- [WHAT THE TASK ASKS]
From the dictionary entry for "stive" below, copy the passage from "1840.  Geo. Eliot, in" up to and including "or three months.".
*** Opening of EXERCISE TEXT ***
[app. a variant of STEW v., a. OF. estuver. Cf. STIVE sb.1 In mod. use often with mixture of the sense of STIVE v.1, to pack tightly, and sometimes associated with STIFLE v.]

1

  † 1.  trans. To boil slowly: = STEW v. Obs. rare.

2

c. 1390[?].  Forme of Cury (1780), 37. Do the flessh therewith in a Possynet and styue [printed styne] it.

3

[1743.  Lye, in Junius’ Etymol., Stive or stew meat, carnem lento igne coquere. Su. stufwa à stew, Laconicum, q.v. Hinc to stive one, Aliquem æstu ferè suffocare.]

4

  2.  To shut up in a close hot place; to stifle, suffocate.

5

a. 1722.  Lisle, Husb. (1757), 444. [The sparrow] chooses then, when the weather grows warm,… to build sub dio, and not to stive herself up in nests under the eaves of a house.

6

[1743:  see sense 1.]

7

1748.  Richardson, Clarissa (1811), VII. 131. I have one half of the house to myself;… while … the two musty nieces are stived up in the other half.

8

1837.  T. Hook, Jack Brag, xvii. You did not suppose I was going to be stived up in this place.

9

1840.  Geo. Eliot, in Cross, Life (1885), I. 77. O how luxuriously joyous to have the wind of heaven blow on one after being stived in a human atmosphere.

10

1865.  J. Payn, Married beneath him, III. 181. What your husband needs is an immediate change of air and scene. He has been stived up here in town too long.

11

  3.  intr. To ‘stew,’ suffocate.

12

1806.  J. Beresford, Miseries Hum. Life, V. I. 83. The holes of happiness in which you have been stiving for the last two or three months.

13

1876.  Geo. Eliot, Dan. Der., liv. One can get rid of a few hours every day in that way, instead of stiving in a damnable hotel.

14

  b.  Of a fighting-cock (cf. STOVE v. and STIVE sb.3).

15

1704.  Lond. Gaz., No. 4063/4. The said Pens are now … built over the Pit, and very convenient to the Sparring and Stiving Rooms, much to the Advantage of the Feeders, and Cocks feeding, sparring and stiving.

16

  Hence Stived ppl. a. (chiefly in comb. stived-up), deprived of fresh air; Stiving vbl. sb., attrib. in stiving-room (sense 3 b); Stiving ppl. a., suffocating.

17

1598.  Brandon, Octavia, II. B 7. What monstrous greefe, what horror, thus constrains My stiuing hart, his lodging to forsake.

18

1704.  Stiving room [see 3 b].

19

1847.  L. Hunt, Men, Women, & Bks. (1876), 74. Sofa-bedsteads … in ‘stived-up’ little rooms.

20

1880.  B. W. Richardson, in Fraser’s Mag., Nov., 670. The stived-up children of the metropolis.

21

1894.  N. Brooks, Tales of Maine Coast, 59. I mounted to the fifth story of the rickety, stived building.
*** Close of EXERCISE TEXT ***
*** Opening of MATERIAL SUPPLIED ***
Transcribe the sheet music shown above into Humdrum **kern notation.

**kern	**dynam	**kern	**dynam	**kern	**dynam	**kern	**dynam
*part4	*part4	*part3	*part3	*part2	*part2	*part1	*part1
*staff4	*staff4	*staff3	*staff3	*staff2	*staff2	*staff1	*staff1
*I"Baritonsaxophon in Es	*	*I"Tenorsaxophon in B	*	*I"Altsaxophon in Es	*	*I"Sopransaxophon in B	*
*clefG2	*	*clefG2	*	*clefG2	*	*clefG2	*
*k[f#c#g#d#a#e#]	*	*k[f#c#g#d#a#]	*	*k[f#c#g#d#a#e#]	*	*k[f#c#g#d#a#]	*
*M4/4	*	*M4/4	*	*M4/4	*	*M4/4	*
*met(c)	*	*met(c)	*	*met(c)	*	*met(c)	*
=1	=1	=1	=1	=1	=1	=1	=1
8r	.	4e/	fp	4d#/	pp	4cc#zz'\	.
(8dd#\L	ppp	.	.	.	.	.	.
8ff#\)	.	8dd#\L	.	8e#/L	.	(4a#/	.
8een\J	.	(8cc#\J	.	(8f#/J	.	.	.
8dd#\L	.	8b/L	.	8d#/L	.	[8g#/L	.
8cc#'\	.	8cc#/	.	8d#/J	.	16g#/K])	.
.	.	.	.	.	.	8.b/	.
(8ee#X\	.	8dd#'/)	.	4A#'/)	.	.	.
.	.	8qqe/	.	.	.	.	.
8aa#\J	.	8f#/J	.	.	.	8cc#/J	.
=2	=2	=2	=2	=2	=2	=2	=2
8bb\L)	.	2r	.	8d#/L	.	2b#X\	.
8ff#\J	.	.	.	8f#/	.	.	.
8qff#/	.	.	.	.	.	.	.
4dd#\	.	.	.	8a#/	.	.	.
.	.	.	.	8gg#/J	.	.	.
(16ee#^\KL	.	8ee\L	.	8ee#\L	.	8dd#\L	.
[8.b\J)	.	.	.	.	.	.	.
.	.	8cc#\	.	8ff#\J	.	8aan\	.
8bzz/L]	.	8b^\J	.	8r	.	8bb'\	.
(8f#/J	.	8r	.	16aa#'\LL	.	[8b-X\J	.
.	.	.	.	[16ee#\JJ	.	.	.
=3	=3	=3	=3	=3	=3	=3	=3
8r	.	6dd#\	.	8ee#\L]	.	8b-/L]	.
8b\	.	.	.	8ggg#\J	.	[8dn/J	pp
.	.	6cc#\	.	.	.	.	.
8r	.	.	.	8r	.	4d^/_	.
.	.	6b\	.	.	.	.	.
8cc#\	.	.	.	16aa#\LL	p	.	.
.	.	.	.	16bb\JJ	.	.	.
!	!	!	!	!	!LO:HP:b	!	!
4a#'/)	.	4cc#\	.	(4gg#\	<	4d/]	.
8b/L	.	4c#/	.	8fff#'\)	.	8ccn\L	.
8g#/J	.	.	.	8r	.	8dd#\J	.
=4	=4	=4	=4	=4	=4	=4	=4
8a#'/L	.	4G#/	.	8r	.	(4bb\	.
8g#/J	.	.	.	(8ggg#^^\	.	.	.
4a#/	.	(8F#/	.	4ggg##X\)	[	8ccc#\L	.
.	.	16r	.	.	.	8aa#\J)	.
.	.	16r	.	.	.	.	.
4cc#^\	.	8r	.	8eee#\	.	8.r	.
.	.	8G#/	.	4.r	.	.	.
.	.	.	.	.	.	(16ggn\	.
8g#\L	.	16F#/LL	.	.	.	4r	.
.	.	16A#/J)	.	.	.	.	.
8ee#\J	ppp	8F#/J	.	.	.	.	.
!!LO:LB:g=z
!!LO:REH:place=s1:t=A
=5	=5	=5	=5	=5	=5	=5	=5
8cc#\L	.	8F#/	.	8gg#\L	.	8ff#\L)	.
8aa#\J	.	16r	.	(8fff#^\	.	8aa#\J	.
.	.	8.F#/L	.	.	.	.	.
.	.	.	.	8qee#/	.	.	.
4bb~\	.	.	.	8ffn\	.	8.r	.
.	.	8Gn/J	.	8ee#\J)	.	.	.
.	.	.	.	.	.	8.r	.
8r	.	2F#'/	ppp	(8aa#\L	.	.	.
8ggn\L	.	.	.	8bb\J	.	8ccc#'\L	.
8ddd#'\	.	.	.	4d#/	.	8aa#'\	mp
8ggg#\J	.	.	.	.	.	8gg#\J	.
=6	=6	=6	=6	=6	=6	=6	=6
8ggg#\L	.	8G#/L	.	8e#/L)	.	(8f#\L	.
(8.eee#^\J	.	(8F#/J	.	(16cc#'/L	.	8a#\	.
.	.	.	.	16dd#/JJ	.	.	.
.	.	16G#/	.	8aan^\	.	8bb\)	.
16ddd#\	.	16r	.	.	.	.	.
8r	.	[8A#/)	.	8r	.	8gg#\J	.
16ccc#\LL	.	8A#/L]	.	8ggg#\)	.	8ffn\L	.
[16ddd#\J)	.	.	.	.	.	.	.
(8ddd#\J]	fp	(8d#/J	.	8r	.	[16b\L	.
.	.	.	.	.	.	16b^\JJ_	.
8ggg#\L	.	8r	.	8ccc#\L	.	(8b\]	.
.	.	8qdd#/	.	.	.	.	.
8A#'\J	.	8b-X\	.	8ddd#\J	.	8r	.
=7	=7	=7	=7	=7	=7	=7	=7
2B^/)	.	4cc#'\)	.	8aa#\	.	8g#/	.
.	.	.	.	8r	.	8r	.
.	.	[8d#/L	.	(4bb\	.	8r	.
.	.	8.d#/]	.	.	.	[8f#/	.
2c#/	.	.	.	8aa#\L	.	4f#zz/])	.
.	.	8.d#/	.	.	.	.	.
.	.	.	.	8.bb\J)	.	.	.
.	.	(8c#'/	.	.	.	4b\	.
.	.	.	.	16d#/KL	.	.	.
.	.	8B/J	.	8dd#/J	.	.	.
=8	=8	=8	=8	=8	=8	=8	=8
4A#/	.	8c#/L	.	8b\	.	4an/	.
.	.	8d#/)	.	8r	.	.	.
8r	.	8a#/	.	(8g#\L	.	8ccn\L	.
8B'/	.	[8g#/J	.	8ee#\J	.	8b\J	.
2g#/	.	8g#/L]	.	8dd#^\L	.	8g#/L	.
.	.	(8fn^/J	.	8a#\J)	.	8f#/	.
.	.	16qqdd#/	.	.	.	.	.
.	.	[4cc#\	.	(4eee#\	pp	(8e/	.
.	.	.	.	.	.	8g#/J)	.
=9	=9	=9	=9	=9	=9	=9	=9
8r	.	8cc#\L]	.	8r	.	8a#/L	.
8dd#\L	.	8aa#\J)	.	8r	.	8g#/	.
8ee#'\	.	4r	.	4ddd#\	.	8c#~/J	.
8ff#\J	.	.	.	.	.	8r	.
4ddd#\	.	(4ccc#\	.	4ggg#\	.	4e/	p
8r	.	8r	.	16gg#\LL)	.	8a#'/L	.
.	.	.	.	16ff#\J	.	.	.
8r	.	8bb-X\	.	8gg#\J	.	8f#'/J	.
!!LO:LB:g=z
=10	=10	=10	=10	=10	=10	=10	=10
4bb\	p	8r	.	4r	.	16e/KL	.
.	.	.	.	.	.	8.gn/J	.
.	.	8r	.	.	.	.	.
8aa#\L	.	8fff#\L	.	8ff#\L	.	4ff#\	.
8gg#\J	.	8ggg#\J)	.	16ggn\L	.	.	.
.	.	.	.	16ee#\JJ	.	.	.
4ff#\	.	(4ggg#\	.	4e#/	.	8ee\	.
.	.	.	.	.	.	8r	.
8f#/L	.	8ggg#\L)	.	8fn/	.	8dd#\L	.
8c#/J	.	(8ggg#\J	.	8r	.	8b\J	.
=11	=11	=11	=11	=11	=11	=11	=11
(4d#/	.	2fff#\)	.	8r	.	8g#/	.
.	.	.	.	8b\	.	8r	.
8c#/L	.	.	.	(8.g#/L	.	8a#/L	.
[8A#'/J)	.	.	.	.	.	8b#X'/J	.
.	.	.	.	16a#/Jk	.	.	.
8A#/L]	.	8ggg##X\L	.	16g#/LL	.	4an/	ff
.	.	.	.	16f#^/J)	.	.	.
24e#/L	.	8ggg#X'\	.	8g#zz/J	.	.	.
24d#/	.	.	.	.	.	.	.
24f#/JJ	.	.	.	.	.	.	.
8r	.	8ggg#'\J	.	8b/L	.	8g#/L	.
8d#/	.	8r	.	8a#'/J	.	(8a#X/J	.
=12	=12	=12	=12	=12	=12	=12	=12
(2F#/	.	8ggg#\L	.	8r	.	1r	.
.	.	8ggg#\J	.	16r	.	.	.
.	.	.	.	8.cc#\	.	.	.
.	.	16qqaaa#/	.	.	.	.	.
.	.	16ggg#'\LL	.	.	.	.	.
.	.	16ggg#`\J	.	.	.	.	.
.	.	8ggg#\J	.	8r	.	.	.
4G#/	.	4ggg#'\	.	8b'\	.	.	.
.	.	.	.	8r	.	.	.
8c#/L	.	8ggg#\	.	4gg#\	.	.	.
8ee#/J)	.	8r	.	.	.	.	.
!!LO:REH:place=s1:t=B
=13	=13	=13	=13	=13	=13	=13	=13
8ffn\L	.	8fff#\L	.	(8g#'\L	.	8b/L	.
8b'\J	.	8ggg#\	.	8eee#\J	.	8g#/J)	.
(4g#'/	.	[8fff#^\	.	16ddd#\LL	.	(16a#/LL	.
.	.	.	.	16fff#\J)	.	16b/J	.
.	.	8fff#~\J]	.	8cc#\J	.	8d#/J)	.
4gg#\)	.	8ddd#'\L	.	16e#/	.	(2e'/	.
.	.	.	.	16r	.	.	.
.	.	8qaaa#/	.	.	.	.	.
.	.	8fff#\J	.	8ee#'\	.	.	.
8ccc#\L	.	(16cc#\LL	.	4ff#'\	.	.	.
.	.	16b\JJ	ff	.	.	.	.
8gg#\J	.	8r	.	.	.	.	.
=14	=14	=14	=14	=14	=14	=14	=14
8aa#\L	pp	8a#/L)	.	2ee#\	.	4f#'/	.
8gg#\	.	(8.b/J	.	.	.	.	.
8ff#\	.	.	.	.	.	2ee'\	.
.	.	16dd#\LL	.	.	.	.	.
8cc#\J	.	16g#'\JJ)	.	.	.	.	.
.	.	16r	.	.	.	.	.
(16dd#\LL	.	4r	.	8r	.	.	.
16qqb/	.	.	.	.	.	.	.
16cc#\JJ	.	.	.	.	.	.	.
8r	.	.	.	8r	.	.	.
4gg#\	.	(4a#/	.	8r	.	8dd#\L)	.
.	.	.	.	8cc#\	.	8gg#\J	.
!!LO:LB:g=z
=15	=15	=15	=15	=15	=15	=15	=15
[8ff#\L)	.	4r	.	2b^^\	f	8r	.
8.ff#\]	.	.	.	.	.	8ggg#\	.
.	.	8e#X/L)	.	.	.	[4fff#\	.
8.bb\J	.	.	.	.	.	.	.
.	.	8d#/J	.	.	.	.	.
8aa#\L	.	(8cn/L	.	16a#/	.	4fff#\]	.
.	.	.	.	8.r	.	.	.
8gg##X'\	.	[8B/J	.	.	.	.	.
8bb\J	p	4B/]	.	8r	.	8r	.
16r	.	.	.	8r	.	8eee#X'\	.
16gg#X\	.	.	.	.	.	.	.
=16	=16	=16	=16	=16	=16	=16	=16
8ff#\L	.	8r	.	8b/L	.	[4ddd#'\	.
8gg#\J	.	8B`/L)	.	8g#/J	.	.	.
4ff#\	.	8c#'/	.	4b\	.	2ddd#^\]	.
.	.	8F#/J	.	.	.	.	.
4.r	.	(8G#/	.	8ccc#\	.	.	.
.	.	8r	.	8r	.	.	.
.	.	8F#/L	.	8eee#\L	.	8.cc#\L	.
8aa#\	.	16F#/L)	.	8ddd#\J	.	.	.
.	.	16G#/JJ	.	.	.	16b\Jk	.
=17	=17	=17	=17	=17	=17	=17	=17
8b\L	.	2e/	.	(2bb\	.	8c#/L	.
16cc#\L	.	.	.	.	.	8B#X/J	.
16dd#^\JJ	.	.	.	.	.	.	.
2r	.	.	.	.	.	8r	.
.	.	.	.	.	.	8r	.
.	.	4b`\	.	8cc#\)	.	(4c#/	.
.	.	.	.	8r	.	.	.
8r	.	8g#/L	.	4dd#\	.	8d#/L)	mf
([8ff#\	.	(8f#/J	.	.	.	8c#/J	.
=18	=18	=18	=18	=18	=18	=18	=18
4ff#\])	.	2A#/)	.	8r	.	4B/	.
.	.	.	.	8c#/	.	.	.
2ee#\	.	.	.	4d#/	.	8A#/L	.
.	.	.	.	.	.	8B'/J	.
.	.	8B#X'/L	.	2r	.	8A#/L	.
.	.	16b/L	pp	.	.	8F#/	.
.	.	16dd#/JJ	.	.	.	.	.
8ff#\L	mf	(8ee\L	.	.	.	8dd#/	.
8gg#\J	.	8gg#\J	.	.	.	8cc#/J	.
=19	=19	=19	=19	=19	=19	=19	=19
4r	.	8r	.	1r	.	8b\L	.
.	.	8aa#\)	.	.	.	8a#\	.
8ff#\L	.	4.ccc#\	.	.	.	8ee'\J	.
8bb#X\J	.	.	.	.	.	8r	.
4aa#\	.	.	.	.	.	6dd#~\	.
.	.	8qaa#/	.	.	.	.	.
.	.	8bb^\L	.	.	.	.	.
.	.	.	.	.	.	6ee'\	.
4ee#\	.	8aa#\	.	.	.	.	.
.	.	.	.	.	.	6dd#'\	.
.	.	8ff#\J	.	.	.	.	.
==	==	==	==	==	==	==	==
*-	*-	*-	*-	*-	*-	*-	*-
*** Close of MATERIAL SUPPLIED ***
- [OUTPUT]
1840.  Geo. Eliot, in Cross, Life (1885), I. 77. O how luxuriously joyous to have the wind of heaven blow on one after being stived in a human atmosphere.

10

1865.  J. Payn, Married beneath him, III. 181. What your husband needs is an immediate change of air and scene. He has been stived up here in town too long.

11

  3.  intr. To ‘stew,’ suffocate.

12

1806.  J. Beresford, Miseries Hum. Life, V. I. 83. The holes of happiness in which you have been stiving for the last two or three months.